An den Satz von Fritz Teufel „Wenn’s denn der Wahrheitsfindung dient.“ – inzwischen ein geflügeltes Wort – werde ich immer erinnert, wenn es mal wieder eine (OLG-)Entscheidung gibt, die sich mit Ungebühr vor Gericht in Form des Nichtaufstehens befasst. Und alle Jahre wieder, wird eine zu dieser Problematik veröffentlicht. So jetzt der OLG Karlsruhe, Beschl. v. 05.01.2015 – 2 Ws 448/14, über den ja auch schon andere Blogs berichtet haben. In der Entscheidung ging es um die Frage, ob das Nichtaufstehen des Angeklagten beim Wiedereintritt des Gerichts nach einer Sitzungspause eine Ungebühr i.S. des § 176 GVG darstellt. Das OLG Karlsruhe hat das verneint:
„Demgegenüber stellt das bloße Sitzenbleiben beim Eintreten des Gerichts nach vorangegangener Sitzungspause nur dann eine Ungebühr im Sinne des § 178 Abs. 1 GVG dar, wenn weitere objektive Umstände hinzutreten, was vorliegend nicht der Fall war. Ungebührlich wird ein solches Verhalten auch nicht dadurch, dass die Vorsitzende den Angeklagten aufgefordert hatte, sich von seinem Platz zu erheben. Denn hierzu war er nicht verpflichtet, mag es auch verbreitet üblich sein. Anders als zu Beginn der Sitzung stellt deren Fortsetzung nach einer Pause nämlich keinen besonderen Verfahrensabschnitt dar, der einer Verdeutlichung durch die äußere Form des Aufstehens der im Sitzungssaal Anwesenden bedarf (OLG Saarbrücken StraFo 2007, 208).“
Dazu passt dann ganz gut der OLG Hamburg, Beschl. v. 07.11.2014 – 1 Ws 117/14. Da hatte sich in einem schon umfangreicheren Verfahren der Angeklagte in Zeugenvernehmungen des Vorsitzenden eingemischt und diesen wohl immer wieder unterbrochen. Es gab Abmahnungen und die Androhung von Ordnungsmitteln, was der Angeklagte mit den Worten „scheiß drauf!“ kommentierte. Daraufhin wurde dann ein Ordnungsgeld von immerhin 300 € verhängt. Und das OLG setzt dann noch einen drauf und erhöht auf 400 €. Mit „immerhin“ deshalb formuliert, weil es mir unter Berücksichtigung der vom OLG dargelegten Kriterien schon 300 € doch recht hoch erscheint. Denn das OLG führt selbst aus:
„Zur Ahndung der Störungen und Ungebührlichkeiten waren die vom Senat neu festgesetzten Ordnungsmittel erforderlich. Dabei hat der Senat bedacht, dass Störungen und Entgleisungen durch den Angeklagten mit Blick auf die durch die gegen ihn durchgeführte Hauptverhandlung entstehende Stresssituation verständlicher erscheinen können als Störungen durch unbeteiligte Dritte und dass deshalb das Maß notwendiger Ahndung geringer ist.

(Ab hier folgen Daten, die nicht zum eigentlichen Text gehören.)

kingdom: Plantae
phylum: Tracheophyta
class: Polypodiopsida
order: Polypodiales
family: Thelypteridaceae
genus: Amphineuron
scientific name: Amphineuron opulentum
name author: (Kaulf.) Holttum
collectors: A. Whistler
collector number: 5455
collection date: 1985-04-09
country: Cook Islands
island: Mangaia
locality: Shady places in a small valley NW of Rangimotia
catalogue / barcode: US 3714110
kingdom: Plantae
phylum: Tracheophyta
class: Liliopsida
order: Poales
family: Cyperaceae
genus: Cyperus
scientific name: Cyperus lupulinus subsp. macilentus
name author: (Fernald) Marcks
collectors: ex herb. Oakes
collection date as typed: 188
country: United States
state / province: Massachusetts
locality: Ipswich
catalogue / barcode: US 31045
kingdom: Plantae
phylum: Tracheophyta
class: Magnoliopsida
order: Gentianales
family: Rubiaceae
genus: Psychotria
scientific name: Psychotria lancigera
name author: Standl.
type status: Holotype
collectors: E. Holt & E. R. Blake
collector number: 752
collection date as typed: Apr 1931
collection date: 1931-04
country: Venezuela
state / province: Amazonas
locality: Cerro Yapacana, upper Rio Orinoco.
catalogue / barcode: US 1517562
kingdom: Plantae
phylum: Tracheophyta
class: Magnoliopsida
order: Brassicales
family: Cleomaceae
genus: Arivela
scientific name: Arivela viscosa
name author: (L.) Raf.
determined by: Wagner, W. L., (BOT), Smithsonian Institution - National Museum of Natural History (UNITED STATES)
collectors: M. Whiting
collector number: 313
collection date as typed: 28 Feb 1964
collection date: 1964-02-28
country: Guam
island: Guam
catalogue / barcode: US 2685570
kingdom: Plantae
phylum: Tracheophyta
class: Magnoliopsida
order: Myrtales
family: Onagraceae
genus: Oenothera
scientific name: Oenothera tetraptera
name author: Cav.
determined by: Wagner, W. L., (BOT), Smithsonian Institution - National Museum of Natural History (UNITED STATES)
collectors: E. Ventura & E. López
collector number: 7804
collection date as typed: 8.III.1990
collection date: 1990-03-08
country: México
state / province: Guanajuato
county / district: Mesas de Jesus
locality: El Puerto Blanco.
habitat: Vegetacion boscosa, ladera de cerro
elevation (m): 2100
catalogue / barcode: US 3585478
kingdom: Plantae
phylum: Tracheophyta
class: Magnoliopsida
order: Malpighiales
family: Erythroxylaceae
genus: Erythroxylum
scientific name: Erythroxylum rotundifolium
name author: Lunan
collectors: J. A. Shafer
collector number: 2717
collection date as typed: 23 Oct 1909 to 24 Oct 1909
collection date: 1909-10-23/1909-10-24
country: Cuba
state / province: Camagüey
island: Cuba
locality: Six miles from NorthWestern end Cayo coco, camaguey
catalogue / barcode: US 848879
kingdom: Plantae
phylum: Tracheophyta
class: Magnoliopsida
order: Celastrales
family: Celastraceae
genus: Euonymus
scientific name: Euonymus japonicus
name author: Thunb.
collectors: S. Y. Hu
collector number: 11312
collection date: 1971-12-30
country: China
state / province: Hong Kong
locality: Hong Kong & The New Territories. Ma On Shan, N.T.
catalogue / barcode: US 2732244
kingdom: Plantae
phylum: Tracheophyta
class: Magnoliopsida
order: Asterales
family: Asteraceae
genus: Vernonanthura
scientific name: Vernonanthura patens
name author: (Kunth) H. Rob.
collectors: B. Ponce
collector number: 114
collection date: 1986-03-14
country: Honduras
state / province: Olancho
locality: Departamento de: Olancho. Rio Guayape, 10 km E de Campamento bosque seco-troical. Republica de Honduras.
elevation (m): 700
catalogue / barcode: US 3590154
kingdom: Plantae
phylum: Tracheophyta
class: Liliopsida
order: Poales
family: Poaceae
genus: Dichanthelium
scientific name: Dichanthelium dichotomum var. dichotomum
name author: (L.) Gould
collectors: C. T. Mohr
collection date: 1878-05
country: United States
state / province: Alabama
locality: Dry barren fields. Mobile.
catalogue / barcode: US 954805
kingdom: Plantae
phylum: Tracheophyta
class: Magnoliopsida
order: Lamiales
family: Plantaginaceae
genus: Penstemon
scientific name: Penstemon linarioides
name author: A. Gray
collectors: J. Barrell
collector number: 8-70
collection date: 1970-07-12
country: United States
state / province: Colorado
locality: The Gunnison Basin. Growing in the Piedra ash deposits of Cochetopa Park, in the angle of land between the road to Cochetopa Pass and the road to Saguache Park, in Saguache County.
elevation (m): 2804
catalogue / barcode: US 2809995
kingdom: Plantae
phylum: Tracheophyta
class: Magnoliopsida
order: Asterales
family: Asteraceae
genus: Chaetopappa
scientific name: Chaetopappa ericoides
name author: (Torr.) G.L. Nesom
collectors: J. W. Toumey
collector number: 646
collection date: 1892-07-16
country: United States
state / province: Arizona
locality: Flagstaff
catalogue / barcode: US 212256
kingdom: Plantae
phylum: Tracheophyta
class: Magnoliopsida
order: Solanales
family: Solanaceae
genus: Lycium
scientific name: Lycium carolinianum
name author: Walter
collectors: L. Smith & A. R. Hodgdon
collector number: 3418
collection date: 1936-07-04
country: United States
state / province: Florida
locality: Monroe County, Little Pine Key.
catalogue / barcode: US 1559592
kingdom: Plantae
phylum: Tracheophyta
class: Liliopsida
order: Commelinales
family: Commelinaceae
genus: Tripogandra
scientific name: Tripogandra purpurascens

Der Senat hat ferner die wirtschaftlichen Verhältnisse des Beschwerdeführers berücksichtigt und dabei namentlich auch auf den zur Akte gereichten Arbeitsvertrag Bedacht genommen.“
Und dann noch Erhöhung auf 400 €? Dabei habe ich jetzt noch nicht mal geprüft, ob das überhaupt geht, oder ob da nicht auch das Verbot der reformatio in peius gilt.